AVAILABLE DATA below:

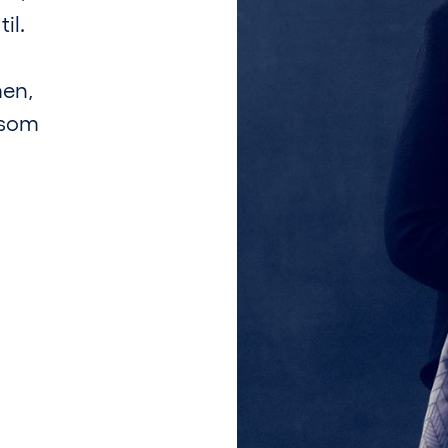
il.
men,
 som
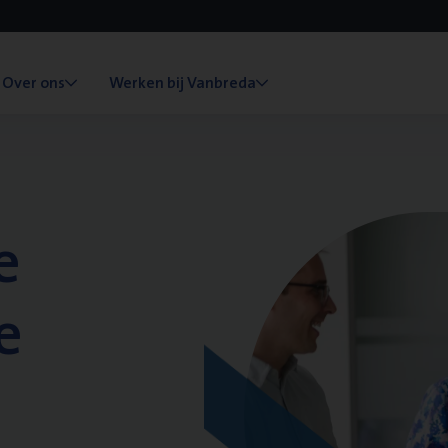
Over ons
Werken bij Vanbreda
e
e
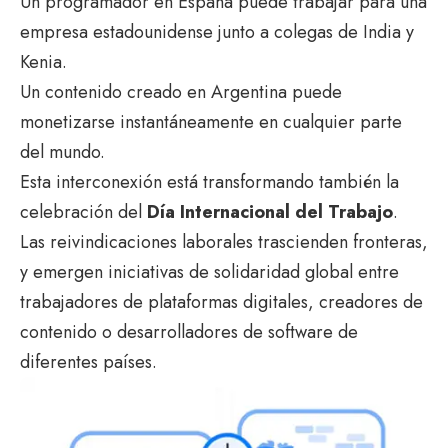
Un programador en España puede trabajar para una
empresa estadounidense junto a colegas de India y
Kenia.
Un contenido creado en Argentina puede
monetizarse instantáneamente en cualquier parte
del mundo.
Esta interconexión está transformando también la
celebración del
Día Internacional del Trabajo
.
Las reivindicaciones laborales trascienden fronteras,
y emergen iniciativas de solidaridad global entre
trabajadores de plataformas digitales, creadores de
contenido o desarrolladores de software de
diferentes países.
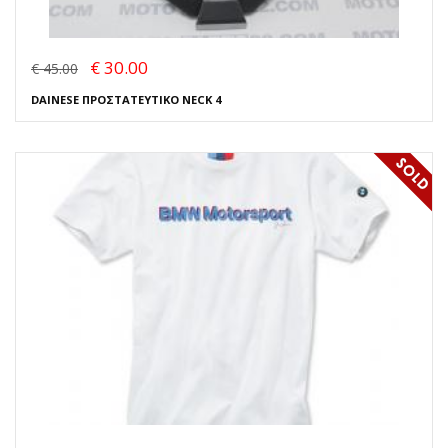
€ 30.00
€ 45.00
DAINESE ΠΡΟΣΤΑΤΕΥΤΙΚΟ NECK 4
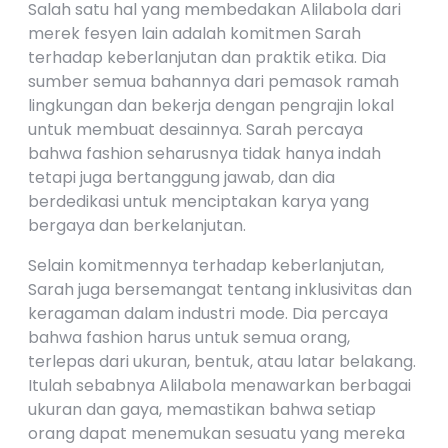
Salah satu hal yang membedakan Alilabola dari
merek fesyen lain adalah komitmen Sarah
terhadap keberlanjutan dan praktik etika. Dia
sumber semua bahannya dari pemasok ramah
lingkungan dan bekerja dengan pengrajin lokal
untuk membuat desainnya. Sarah percaya
bahwa fashion seharusnya tidak hanya indah
tetapi juga bertanggung jawab, dan dia
berdedikasi untuk menciptakan karya yang
bergaya dan berkelanjutan.
Selain komitmennya terhadap keberlanjutan,
Sarah juga bersemangat tentang inklusivitas dan
keragaman dalam industri mode. Dia percaya
bahwa fashion harus untuk semua orang,
terlepas dari ukuran, bentuk, atau latar belakang.
Itulah sebabnya Alilabola menawarkan berbagai
ukuran dan gaya, memastikan bahwa setiap
orang dapat menemukan sesuatu yang mereka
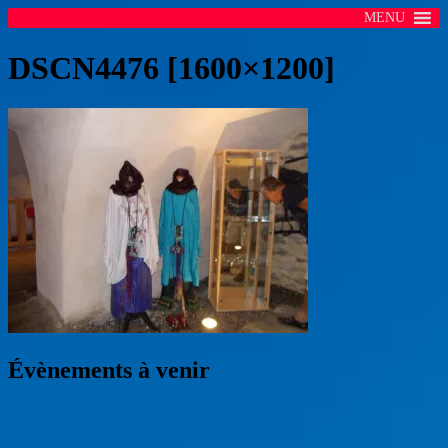
MENU
DSCN4476 [1600×1200]
Évènements à venir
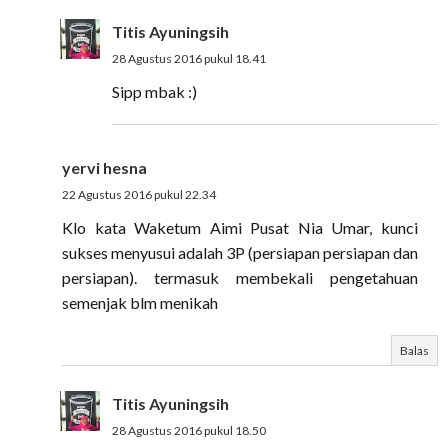
Titis Ayuningsih
28 Agustus 2016 pukul 18.41
Sipp mbak :)
yervi hesna
22 Agustus 2016 pukul 22.34
Klo kata Waketum Aimi Pusat Nia Umar, kunci
sukses menyusui adalah 3P (persiapan persiapan dan
persiapan). termasuk membekali pengetahuan
semenjak blm menikah
Balas
Titis Ayuningsih
28 Agustus 2016 pukul 18.50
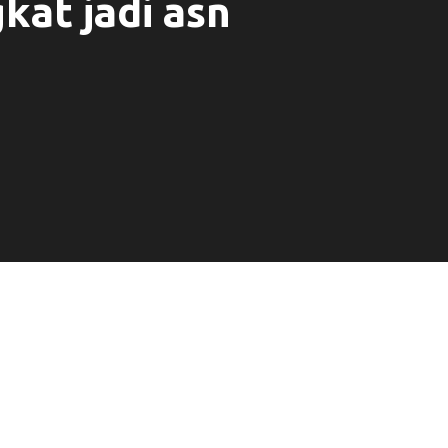
kat jadi asn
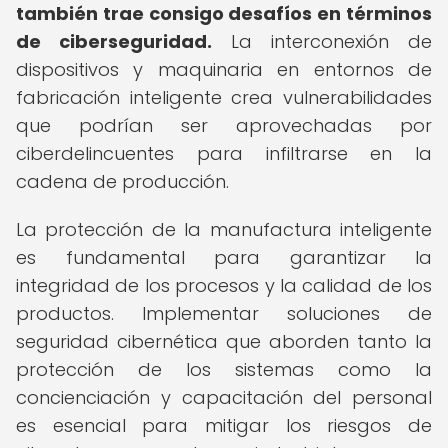
también trae consigo desafíos en términos
de ciberseguridad.
La interconexión de
dispositivos y maquinaria en entornos de
fabricación inteligente crea vulnerabilidades
que podrían ser aprovechadas por
ciberdelincuentes para infiltrarse en la
cadena de producción.
La protección de la manufactura inteligente
es fundamental para garantizar la
integridad de los procesos y la calidad de los
productos. Implementar soluciones de
seguridad cibernética que aborden tanto la
protección de los sistemas como la
concienciación y capacitación del personal
es esencial para mitigar los riesgos de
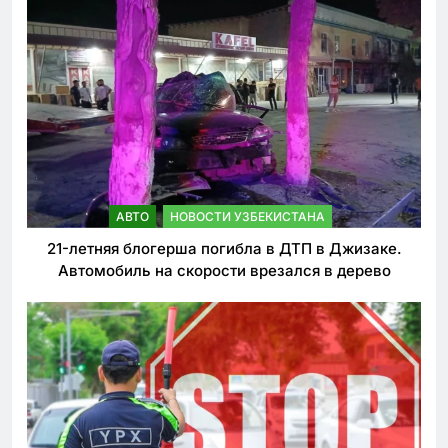
АВТО
НОВОСТИ УЗБЕКИСТАНА
21-летняя блогерша погибла в ДТП в Джизаке.
Автомобиль на скорости врезался в дерево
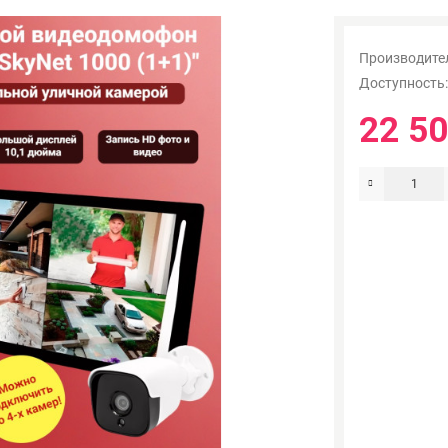
Производите
Доступность
22 50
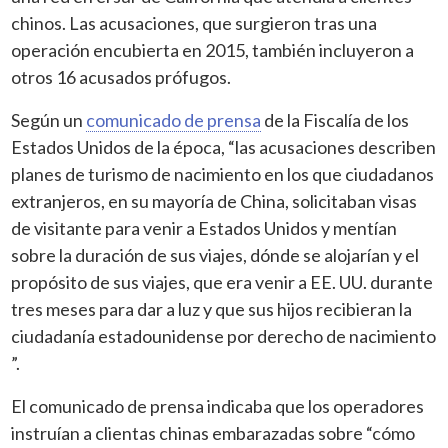
chinos. Las acusaciones, que surgieron tras una
operación encubierta en 2015, también incluyeron a
otros 16 acusados prófugos.
Según un
comunicado de prensa
de la Fiscalía de los
Estados Unidos de la época, “las acusaciones describen
planes de turismo de nacimiento en los que ciudadanos
extranjeros, en su mayoría de China, solicitaban visas
de visitante para venir a Estados Unidos y mentían
sobre la duración de sus viajes, dónde se alojarían y el
propósito de sus viajes, que era venir a EE. UU. durante
tres meses para dar a luz y que sus hijos recibieran la
ciudadanía estadounidense por derecho de nacimiento
”.
El comunicado de prensa indicaba que los operadores
instruían a clientas chinas embarazadas sobre “cómo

End of AVAILABLE DATA.

> WORK REQUEST
Scan the entries above for the string "bahwa" and copy each line containing it.

> ANSWER AREA
bahwa fashion seharusnya tidak hanya indah
bahwa fashion harus untuk semua orang,
ukuran dan gaya, memastikan bahwa setiap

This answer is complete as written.